Child care provider Jennifer Parrish was preparing a meal one afternoon eight years ago for the six kids she was minding when a man she didn't know strode through the door.

"He walked into my home without knocking and asked me to sign what he said was a petition asking for the state for health insurance for child care providers like myself," the Minnesota native told a Heritage Foundation audience last week.

She already had health insurance so she wasn't interested. But the man would not leave. "He grew more and more upset with me each time I said no. It was a very intimidating experience."

Parrish convinced him she would sign if he would just leave the petition with her. It was only after she read the fine print that she learned it was in fact a membership sign-up card for the Service Employees International Union. The visitor never mentioned the word "union."

It was her first exposure to the long-running effort by Big Labor and Minnesota Democrats to unionize child care providers. Last year, Gov. Mark Dayton signed a law declaring them public sector employees eligible to join one. Parrish is now lead plaintiff in a case brought by the nonprofit group National Right to Work opposing the law.

What's bizarre about the case is that Parrish, and other child care providers like her, isn't anyone's employee. She's the boss. She runs her service and, while she is licensed by the state, she is paid by her customers. Nevertheless, the state claims that because some of the families who use child care services receive public assistance to do so, those providers are state-subsidized and therefore public employees.

NRTW's legal brief to the 8th U.S. Circuit Court of Appeals notes: "It is akin to the State forcing all food vendors in Minnesota who serve customers enrolled in the State's Supplemental Nutrition Assistance Program ('SNAP') to accept the National Grocers Association as their interest group to lobby for greater SNAP benefits."
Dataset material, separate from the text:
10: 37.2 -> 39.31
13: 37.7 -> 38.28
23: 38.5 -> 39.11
The Supreme Court would likely agree. In June, it ruled in Harris v. Quinn that home health care providers in a similar Illinois program were not public employees eligible for unionization.

What’s really going on is money. Minnesota paid out $194 million through its Child Care Assistance Program in 2012. Organizing the child care providers would give Big Labor a cut of that money.
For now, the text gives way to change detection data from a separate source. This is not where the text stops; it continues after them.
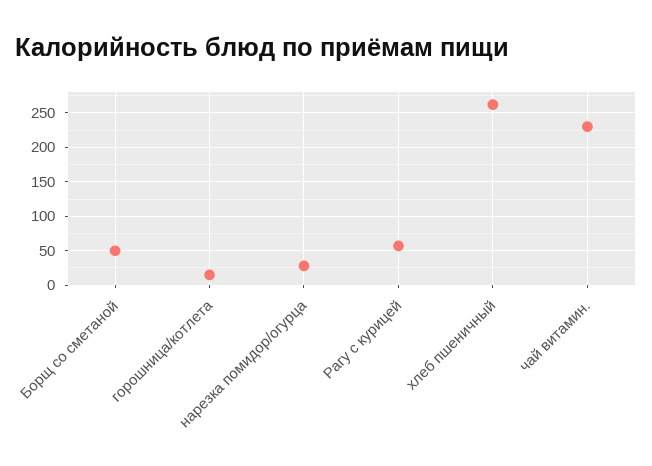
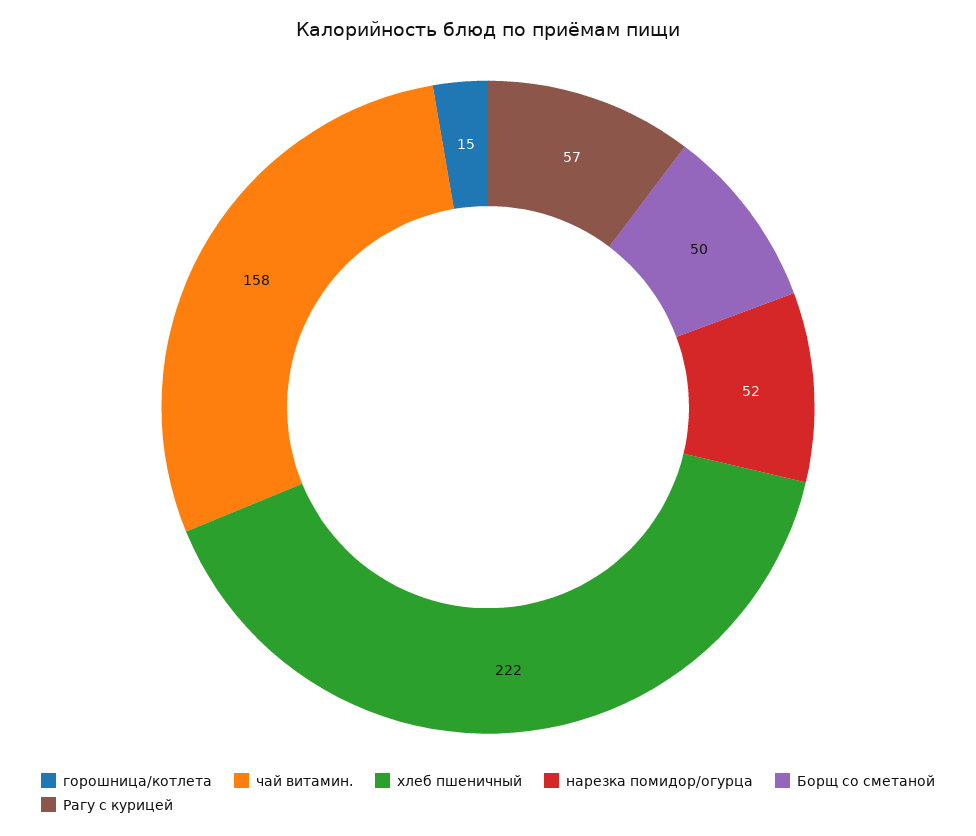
нарезка помидор/огурца: 30 -> 52
хлеб пшеничный: 260 -> 222
чай витамин.: 230 -> 158

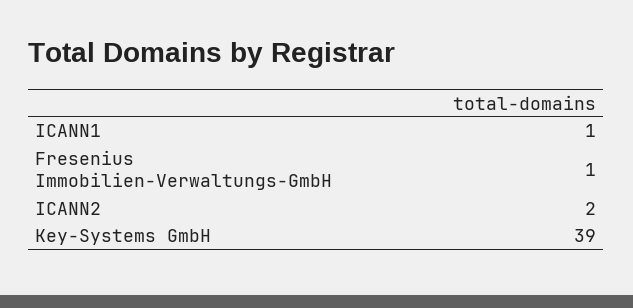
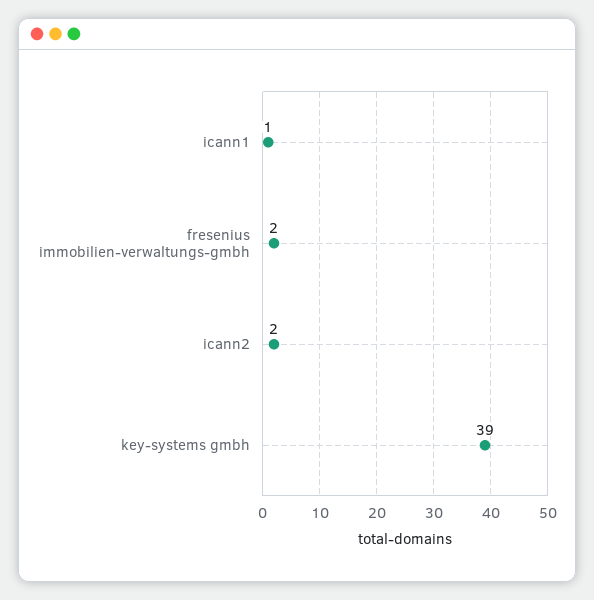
Fresenius Immobilien-Verwaltungs-GmbH: 1 -> 2

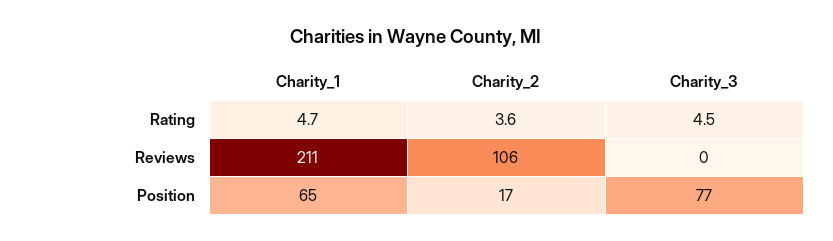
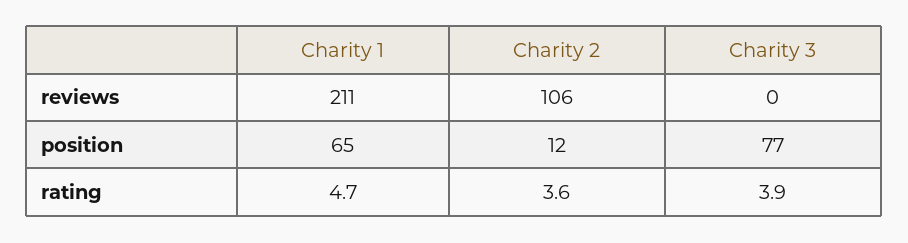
Charity_3, Rating: 4.5 -> 3.9
Charity_2, Position: 17 -> 12

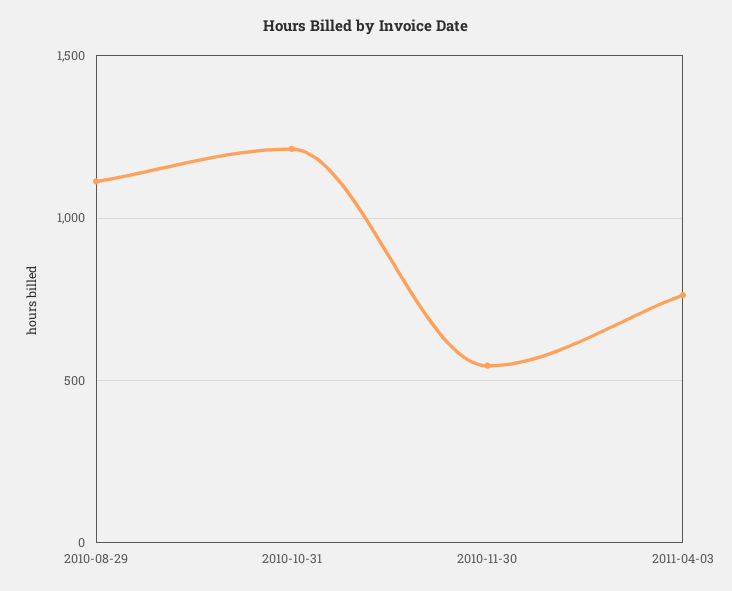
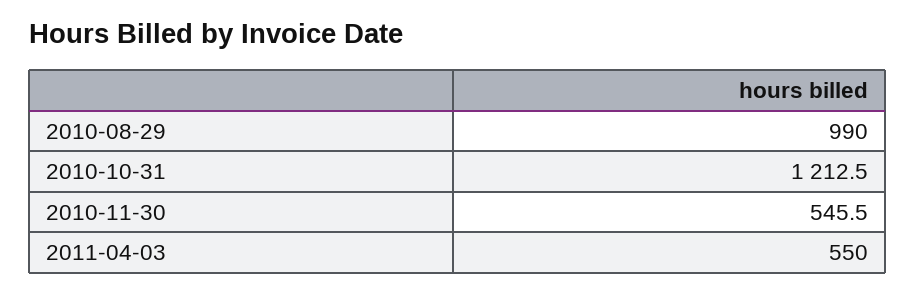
2010-08-29: 1100 -> 990
2011-04-03: 750 -> 550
How? As public employees, the state could enter into "exclusive representation" labor contracts on the providers' behalf. The union could then negotiate for "fair share" representation fees — even from providers who refused to become members. The fees would be deducted from the child care assistance that families using day care services received from the state.

Tellingly, the unionization law Dayton signed last year explicitly says the providers are not state employees "for any other purpose." So, no pensions or liability protection. The law even encompasses providers who are not licensed by the state.

That's typical, by the way. In states from Ohio to Oregon, Democratic governors have declared care providers for children, the elderly and the infirm who benefit from subsidies public employees strictly for the purposes of unionization.

The Minnesota law also says the providers have no right to strike, which shows the absurdity of it. For most, going on strike would mean closing their businesses.

The Minnesota child care providers do not currently have a union. Any elections have been put on hold pending the court action.

Parrish's case has Big Labor worried, and not just in Minnesota. NRTW's legal brief directly challenges the ability of states to enter into exclusive bargaining contracts. It argues this violates the First Amendment because it can result in some providers being compelled to support union activity they don't endorse.

That threatens the 1977 Supreme Court precedent in Abood v. Detroit Board of Education. The California Teachers Association highlighted Parrish's case, along with four other cases, in an internal July study, subsequently leaked, which concluded that it was a matter of "not if, but when" Abood is scrapped.

Since half of Big Labor's 14 million members are now in government-sector unions, that could be a severe financial blow. The exodus of members seen in Wisconsin under Gov. Scott Walker's reforms, which ended forced dues, could be replicated nationally.